Click to Maximus... er, maximize

I had to dig through a few boxes to find this one, but once I realized it wasn't online anywhere (at least anywhere easily searchable), I was determined to rescue and digitize it.  The map credit at lower left reads "J. R. Odbert."  I think most of the Latin puns are taken right out of Somtow's story, but I wouldn't put it past a crafty cartographer to insert more.  As I remember, a lot of the story takes place in and around the city of Caesarea, which I think is sitting where Omaha, Nebraska ought to be.  This is not your paterfamilias' Terra Nova!

The last two maps are things I've drawn.

Several times on this blog I've waxed on about my love of David Zindell's awesome first novel Neverness and its sequels.  I even wrote a fannish Travel Guide to his intricate and uplifting constructed universe -- which I heartily recommend to anyone about to read the books for the first time.  No spoilers in there!  Much of the action takes place on the largest island on a chilly planet named Icefall.  Zindell didn't include a map of the place, but I did my best to piece together something that could help readers navigate around...

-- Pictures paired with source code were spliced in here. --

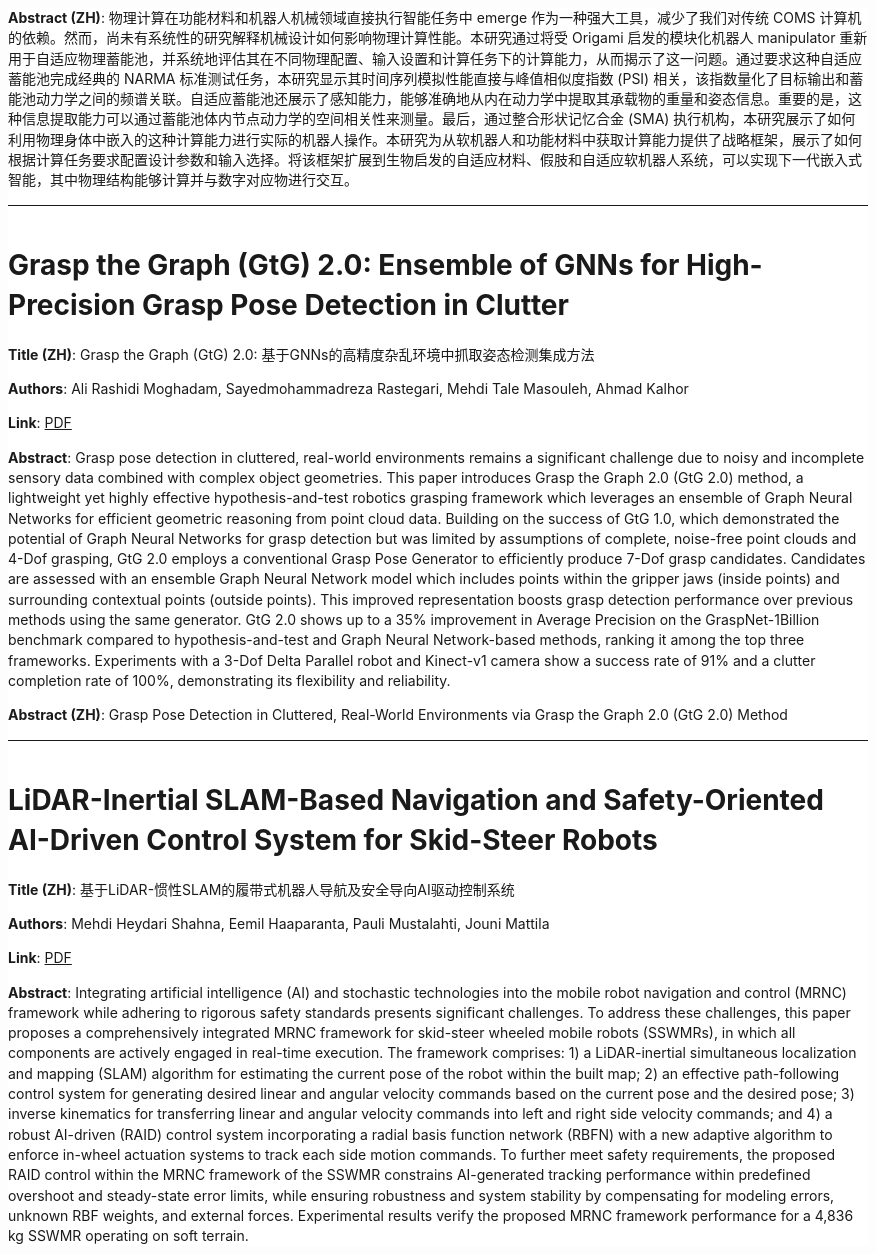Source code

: **Abstract (ZH)**: 物理计算在功能材料和机器人机械领域直接执行智能任务中 emerge 作为一种强大工具，减少了我们对传统 COMS 计算机的依赖。然而，尚未有系统性的研究解释机械设计如何影响物理计算性能。本研究通过将受 Origami 启发的模块化机器人 manipulator 重新用于自适应物理蓄能池，并系统地评估其在不同物理配置、输入设置和计算任务下的计算能力，从而揭示了这一问题。通过要求这种自适应蓄能池完成经典的 NARMA 标准测试任务，本研究显示其时间序列模拟性能直接与峰值相似度指数 (PSI) 相关，该指数量化了目标输出和蓄能池动力学之间的频谱关联。自适应蓄能池还展示了感知能力，能够准确地从内在动力学中提取其承载物的重量和姿态信息。重要的是，这种信息提取能力可以通过蓄能池体内节点动力学的空间相关性来测量。最后，通过整合形状记忆合金 (SMA) 执行机构，本研究展示了如何利用物理身体中嵌入的这种计算能力进行实际的机器人操作。本研究为从软机器人和功能材料中获取计算能力提供了战略框架，展示了如何根据计算任务要求配置设计参数和输入选择。将该框架扩展到生物启发的自适应材料、假肢和自适应软机器人系统，可以实现下一代嵌入式智能，其中物理结构能够计算并与数字对应物进行交互。 

---
# Grasp the Graph (GtG) 2.0: Ensemble of GNNs for High-Precision Grasp Pose Detection in Clutter 

**Title (ZH)**: Grasp the Graph (GtG) 2.0: 基于GNNs的高精度杂乱环境中抓取姿态检测集成方法 

**Authors**: Ali Rashidi Moghadam, Sayedmohammadreza Rastegari, Mehdi Tale Masouleh, Ahmad Kalhor  

**Link**: [PDF](https://arxiv.org/pdf/2505.02664)  

**Abstract**: Grasp pose detection in cluttered, real-world environments remains a significant challenge due to noisy and incomplete sensory data combined with complex object geometries. This paper introduces Grasp the Graph 2.0 (GtG 2.0) method, a lightweight yet highly effective hypothesis-and-test robotics grasping framework which leverages an ensemble of Graph Neural Networks for efficient geometric reasoning from point cloud data. Building on the success of GtG 1.0, which demonstrated the potential of Graph Neural Networks for grasp detection but was limited by assumptions of complete, noise-free point clouds and 4-Dof grasping, GtG 2.0 employs a conventional Grasp Pose Generator to efficiently produce 7-Dof grasp candidates. Candidates are assessed with an ensemble Graph Neural Network model which includes points within the gripper jaws (inside points) and surrounding contextual points (outside points). This improved representation boosts grasp detection performance over previous methods using the same generator. GtG 2.0 shows up to a 35% improvement in Average Precision on the GraspNet-1Billion benchmark compared to hypothesis-and-test and Graph Neural Network-based methods, ranking it among the top three frameworks. Experiments with a 3-Dof Delta Parallel robot and Kinect-v1 camera show a success rate of 91% and a clutter completion rate of 100%, demonstrating its flexibility and reliability. 

**Abstract (ZH)**: Grasp Pose Detection in Cluttered, Real-World Environments via Grasp the Graph 2.0 (GtG 2.0) Method 

---
# LiDAR-Inertial SLAM-Based Navigation and Safety-Oriented AI-Driven Control System for Skid-Steer Robots 

**Title (ZH)**: 基于LiDAR-惯性SLAM的履带式机器人导航及安全导向AI驱动控制系统 

**Authors**: Mehdi Heydari Shahna, Eemil Haaparanta, Pauli Mustalahti, Jouni Mattila  

**Link**: [PDF](https://arxiv.org/pdf/2505.02598)  

**Abstract**: Integrating artificial intelligence (AI) and stochastic technologies into the mobile robot navigation and control (MRNC) framework while adhering to rigorous safety standards presents significant challenges. To address these challenges, this paper proposes a comprehensively integrated MRNC framework for skid-steer wheeled mobile robots (SSWMRs), in which all components are actively engaged in real-time execution. The framework comprises: 1) a LiDAR-inertial simultaneous localization and mapping (SLAM) algorithm for estimating the current pose of the robot within the built map; 2) an effective path-following control system for generating desired linear and angular velocity commands based on the current pose and the desired pose; 3) inverse kinematics for transferring linear and angular velocity commands into left and right side velocity commands; and 4) a robust AI-driven (RAID) control system incorporating a radial basis function network (RBFN) with a new adaptive algorithm to enforce in-wheel actuation systems to track each side motion commands. To further meet safety requirements, the proposed RAID control within the MRNC framework of the SSWMR constrains AI-generated tracking performance within predefined overshoot and steady-state error limits, while ensuring robustness and system stability by compensating for modeling errors, unknown RBF weights, and external forces. Experimental results verify the proposed MRNC framework performance for a 4,836 kg SSWMR operating on soft terrain.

I think my MS Office art skillz have matured a bit since first making this in 2011, but it does the job.  I do need to note that the TV show Family Matters didn't exist when Zindell came up with the name of that southern-most mountain, but I wonder if he found it a minor source of embarrassment when writing the sequels...

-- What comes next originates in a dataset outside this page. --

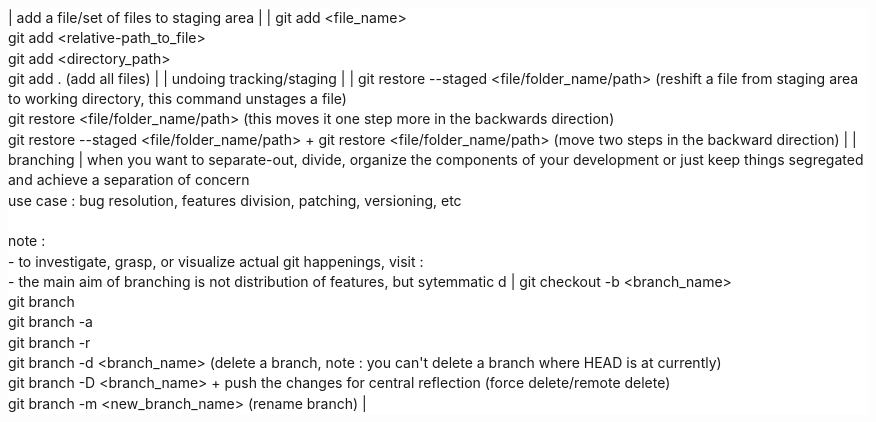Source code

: | add a file/set of files to staging area                             |                                                                                                                                                                                                                                                                                                                                                                                                                                                                                                                                                                                                                                                                                                                                                                                                                                                                                                                                                                                                                                                                                                                                                                                            | git add <file_name><br>git add <relative-path_to_file><br>git add <directory_path><br>git add . (add all files)                                                                                                                                                                                                                                                                                                                                                                                                                                                                                                                                                                                                                |
| undoing tracking/staging                                            |                                                                                                                                                                                                                                                                                                                                                                                                                                                                                                                                                                                                                                                                                                                                                                                                                                                                                                                                                                                                                                                                                                                                                                                            | git restore --staged <file/folder_name/path> (reshift a file from staging area to working directory, this command unstages a file)<br>git restore <file/folder_name/path> (this moves it one step more in the backwards direction)<br>git restore --staged <file/folder_name/path> + git restore <file/folder_name/path> (move two steps in the backward direction)                                                                                                                                                                                                                                                                                                                                                            |
| branching                                                           | when you want to separate-out, divide, organize the components of your development or just keep things segregated and achieve a separation of concern<br>use case : bug resolution, features division, patching, versioning, etc<br><br>note : <br>- to investigate, grasp, or visualize actual git happenings, visit :<br>- the main aim of branching is not distribution of features, but sytemmatic d                                                                                                                                                                                                                                                                                                                                                                                                                                                                                                                                                                                                                                                                                                                                                                                   | git checkout -b <branch_name><br>git branch<br>git branch -a<br>git branch -r<br>git branch -d <branch_name> (delete a branch, note : you can't delete a branch where HEAD is at currently)<br>git branch -D <branch_name> + push the changes for central reflection (force delete/remote delete)<br>git branch -m <new_branch_name> (rename branch)                                                                                                                                                                                                                                                                                                                                                                           |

Okay (gulp), the final map today is something I drew back in the 1980s.  When my friends and I played D&D, we took turns running the game, and we each took control of a continent on a larger world.  We blithely ignored the realities of such a setup, and each new adventure usually started with something like "As you're disembarking from the ship from Brian's continent, you see...."

Anyway, here's mine.  I did my best to enhance the image, but the original is very lightly-drawn pencil on notebook paper...

I suppose there's a symmetry between my "Ponténar" with the mythical "Poseidonis" that I talked about in the previous post.  I originally designed the coastlines by tracing over a map of the Mid-Atlantic Ridge, and imagined a whole Greek-themed Atlantis-ish empire in the southern part.  I eventually added some extra land up in the north, because my actual contour of the Mid-Atlantic Ridge just didn't have enough surface area for everything I wanted to squeeze in.

Unfortunately, I never got to tell the stories of many of the places on this map.  Invorum up north was a hidden stronghold of powerful wizards.  The unfortunate dwarfs of Felak-Gizan were enslaved by the Tachyran empire, and were soon going to get their revenge.  See that island in the bay between Tachyra and Yaxaan?  The volcano on that sucker was going to cause trouble for hundreds of miles around.

As I look at the place names in my map, I also see a litany of morphed names of people that meant a lot to me back then.  I'm not going to tell you who Meaghra, Rendin, Gyule, and Kalapis are named after, but each one gives me a lump in the throat.

Ah, well.  I think counter-factual maps like these are tempting vessels for us to pour in our weird, wild thoughts & dreams... and mix them up in ways that sometimes surprise even the mapmaker.